Mark Secor: Yes, Brian, we still expect it to be under the 2% and also maybe in the range of $185 million, $195 million. We’ve — as it commented, we kept expenses lower this quarter, some due to business cycle reduction in staff in those business cycles that are slowed. We — that’s going to flow into the first quarter. A lot of the reduction was done right at the end of the year. So that’s going to give some kind of help to expense control. And then just overall, just in this environment, a hard look at controllable expenses and wanting to be as cautious as we can on where we’re spending. So we anticipate that expenses should be in that range coming into 2023.
Brian Martin: Got you. Okay. Thanks, Mark. And then just the loan pipelines, unless I missed it, just kind of your — if someone, I guess, can you just give a little color on just kind of the different buckets, the consumer, the commercial and the residential, just kind of how you’re thinking about growth for 2023 and just kind of the pipelines where they are today?
Thomas Prame: Thank you for the questions. This is Thomas and I’ll pass it over to Noe or Lynn to give some color on the individual lines of business. Overall, as we exited the fourth quarter, our pipelines were strong. Quite a little bit stronger in the commercial side. The consumer side has seen the cyclical portion of the fourth quarter and also the adjustments that everyone has seen across the marketplace in mortgage. But our pipelines overall look like they’re well positioned and continue the mid upper single digit loan growth throughout 2023, but I’ll pass over to Noe to give some additional color.

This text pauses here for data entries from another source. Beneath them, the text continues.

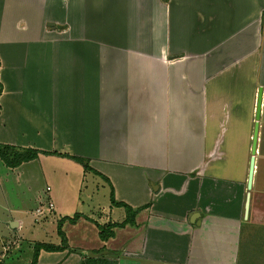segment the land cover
<instances>
[{
  "label": "crops",
  "instance_id": "obj_1",
  "mask_svg": "<svg viewBox=\"0 0 264 264\" xmlns=\"http://www.w3.org/2000/svg\"><path fill=\"white\" fill-rule=\"evenodd\" d=\"M182 1L0 0V144L76 156L100 174L42 153L17 168L0 159V263L23 264L10 251L22 249L30 228H55L59 240L31 239L26 264L36 244L62 247L58 223L80 214L63 223L67 248L42 250L37 264H264V0H215L189 9V18ZM126 10L130 18L121 17ZM90 26L100 37L94 45L116 46L111 56L94 53L109 59L96 69L106 104L99 108L91 106ZM113 28L129 35L104 36ZM127 56L130 65L121 67ZM91 114L104 130L100 139L112 143L122 133L139 139L136 147L105 158L108 149L90 144ZM112 191L137 212L136 224L103 241L98 225L127 220Z\"/></svg>",
  "mask_w": 264,
  "mask_h": 264
},
{
  "label": "rangeland",
  "instance_id": "obj_2",
  "mask_svg": "<svg viewBox=\"0 0 264 264\" xmlns=\"http://www.w3.org/2000/svg\"><path fill=\"white\" fill-rule=\"evenodd\" d=\"M125 1H128V0H125ZM134 1H136V0H134ZM117 2L123 4L124 3V0H117ZM213 2H215V0H183L182 3H181V5L183 6V8L185 10V13H186L187 18H189L192 15V13L189 11V9H191L192 7L198 6V5H205L206 8L208 7V5H211V7H212L213 6ZM152 4L150 6H154L157 3H152ZM122 13L123 14H122L121 17H127V18H130L131 17V14H130L131 13V10H126V11H124ZM157 15L158 14L155 13V12L152 13V15H151V17H150V19L148 21L151 27L152 26H157V24H155V21H154V19H155V17ZM127 18H124L120 22V24L121 25L126 24L128 22ZM109 23L113 27V23L112 22L104 23V25H109ZM97 24L102 25L100 23V21H98V23L95 21V24L94 25H97ZM207 25H208V23L205 26H202V27L200 26L199 27V29L201 28L200 29V34L202 35L203 38H205V32H206L205 29H207ZM90 27H91L90 28V34H91V40H90L91 41V50H90V70H89V77H90V86H91V89H90L91 90V106H93L94 108H97V107L99 108V107H102V106L104 107V105H106V104L100 102V101H102V98L100 96V93L102 92V88H100L99 81L97 80V78L100 76L99 74H97V70L98 69L99 70H104L103 67H106L107 66V62H108L109 59L107 57L106 58L107 60H105V61H104L105 58H102V59L100 58L101 59L100 60L98 57H96L94 55V53H99V54H97L99 57L100 56H103V55L104 56H108L109 54L111 56L112 55V52L115 50V47L116 46L114 44L113 45H110V48L112 49V51L110 52V50H107V51L104 52V50L100 49V45H94L95 44L94 42H97V41L100 42V39H99L100 37L97 36V34H96L97 33V30L96 31L95 30H92V26H90ZM124 27L125 28H128V30L130 31L131 25L130 24H126V25H124ZM154 28H153V30H154ZM191 28H192V24L186 29V33H187V31H190ZM155 29H157V28H155ZM110 30H111L110 32H108V30H104V33H105L104 36L114 37L113 34L115 32L116 33V36L118 37V33H121V29L120 28H113V29H110ZM132 33H134V30H132ZM127 35H129V34L126 31L122 30V34H121L120 38L118 37L119 39H117V42H121V40L123 39V37H125ZM121 37H122V39H121ZM156 42L157 41H155L153 43V45H152L154 48L156 47ZM98 47H99V49H98ZM186 47H187L188 50L190 49V51H194L195 49L196 50L199 49V53L201 51L200 49H203V48H201V46H198V44L196 46H194V47H193V44H187ZM156 51L157 50H155L154 52H156ZM173 56H174V58H173ZM180 58H179V56L176 53H171V56L169 57V59L171 61L173 59H175V60H178L179 59L180 60ZM122 62L123 63L121 65V67H126L127 68L130 65L129 63L131 62V59H129V57L127 56V58L124 61H122ZM102 83L103 82L101 81V84ZM105 101L107 102V101H110V100L106 98ZM94 118H96V119H94ZM97 118H98L97 115H93V114L90 115V120H89V123H90V125H89V129H90V133H89L90 144H93L94 146H97L96 148H94L97 151H99V150H103L104 151V149H108V151H110V155L113 158L112 157H107V156L105 158L114 159V157L116 155L113 154L112 152L127 151V150L130 149L131 145H133V146L136 147L135 142H138L139 139H134L133 140L132 138H130V140H129V139L122 138L123 137V134L122 133H121V135H119V139L113 140L112 143H109L108 142L110 140H103L102 138L100 139L99 137L104 133V130H102L101 128H99L98 127L99 125L93 121V120H97ZM120 126L121 125H119V127ZM229 128L231 129L230 124H229ZM236 144H237V141H232L230 145L231 146H235ZM50 153H52V152H50ZM31 182H37L38 183V180L32 179ZM99 182H103V179H99ZM37 183H31L30 184V188L32 187L31 190H33V188L35 187V185ZM42 185L43 184L41 183V187L44 188ZM104 187H106V186H104ZM100 188H101L100 189V192L103 193V194H106V198L107 199L105 201H109V203H110V200L108 199V196H107V194H108L107 193V190H105V189L103 190L102 186ZM91 189L94 190L95 189V186L94 185H91ZM27 190H29V189H27ZM85 198H86V196H85ZM101 199H102V201L104 200V198H101ZM32 234H33V236H32ZM54 236H55V238L57 240H59L58 236L56 235V229L53 228L52 230H50V226L46 229V231H43L42 233L38 232L37 230H32L30 228V230L25 233V236H24L25 237V240H21V242H20V244L22 245V249L17 250V251L11 250L10 251V254L11 255L12 254L13 255H17L19 257L22 256V259H25L24 262H23V264H26L27 261H28V258L32 254V252L30 250V247L28 246V243H30L31 239L32 240H35V241H42V239H48V241H51L54 238ZM12 257H15V256H12ZM12 257H10L11 258L10 261H12ZM98 262L99 261H95L92 264H98Z\"/></svg>",
  "mask_w": 264,
  "mask_h": 264
},
{
  "label": "trees",
  "instance_id": "obj_3",
  "mask_svg": "<svg viewBox=\"0 0 264 264\" xmlns=\"http://www.w3.org/2000/svg\"><path fill=\"white\" fill-rule=\"evenodd\" d=\"M40 153H42L44 155H53V156H60V157L72 159V160L76 161L77 163L81 164L86 172H91L97 176H100L99 173L93 171V169L89 166V163L86 160L81 159V158L76 157V156L62 155V154H58V153L40 152L38 150L31 149V148H16V147L0 144V159L6 164V166H8L10 168H17L24 163L33 161L39 157ZM111 201H112L113 205L125 208L126 213H127V220L122 224H111L108 226L98 225V228L100 230V238L103 241H107L108 239L115 236V233L113 232L114 228L125 227L127 224H131V225L136 224L135 218H136L137 212H135L130 206H128L126 204H117L115 201V198H114V192L113 191H112ZM80 217H81L80 214H76L74 216V218H65L58 223V235L61 238L62 245H63L62 247H54V246L46 245V244H36L32 264L38 263L39 255H40L42 250H46L49 252L64 251L67 248L68 239H67L65 232L63 231V223L65 221H70L71 223H76ZM94 262H95V260H89V262L87 264H92ZM0 264H3V263H0ZM98 264H109V263L102 261ZM110 264H112V263H110ZM113 264H116V263L114 262Z\"/></svg>",
  "mask_w": 264,
  "mask_h": 264
},
{
  "label": "water",
  "instance_id": "obj_4",
  "mask_svg": "<svg viewBox=\"0 0 264 264\" xmlns=\"http://www.w3.org/2000/svg\"><path fill=\"white\" fill-rule=\"evenodd\" d=\"M263 103V90L260 89L258 93V100H257V107H256V123L254 127V135H253V141H252V148H251V158H250V170H249V178H248V190L249 193L247 195V201H246V214L249 212V206H250V198L251 193L250 191L253 188V182H254V176H255V169H256V154H257V147H258V140H259V121L261 118V108ZM92 256H95L94 254H91Z\"/></svg>",
  "mask_w": 264,
  "mask_h": 264
}]
</instances>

Noe Najera: Yes. Good morning, everyone. This is Noe Najera. Yes, our consumer pipeline has remained consistent. We are at a cyclical as well. In direct, we expect to remain flat for the most part. We are going to see some single digit growth in direct consumer, primarily in the HELOC portion of our portfolio. On mortgage, we will again remain in low to single digit growth expected in the first quarter as well. And we will mimic really the industry standards that’s being published in the forecast as well.
Lynn Kerber: This is Lynn again. Concerning commercial, as we indicated in a deck, we’re positioned with a pipeline of $134 million as we go into Q1, 2023. This is on — following on for the Q4 quarter, which was $126 million gross pipeline. So pretty consistent, a little bit better actually than what we had maybe anticipated for first quarter with all of the interest rate increases. Overall demand has been pretty good. I will say that with the rate increases, as far as new projects, those are getting a little tighter for some of the developers. But at this point, the metrics are working and we’re seeing some continued demand there. So a little over 10% annualized growth in the fourth quarter. For 2023, we’re looking at high single or mid-single digits. So we’re looking at that perhaps moderating a bit with the rate environment and the economy, but overall it’s been good growth and good demand. And we’re continuing to entertain new packages.
Brian Martin: Perfect. Thank you for the added color and maybe just the last one or two for me. Just on the mortgage side, I don’t know if it’s Noe or who, but just kind of the dollar amount that we saw on the gain on sale this quarter. I know the expectations relative to the peers is likely to outperform, but just kind of in dollars how we should be thinking about the mortgage operation this year? I mean, is this kind of a base to build off of in fourth quarter, I think it’s just over — a little over $1 million or just any thoughts on your outlook on mortgage?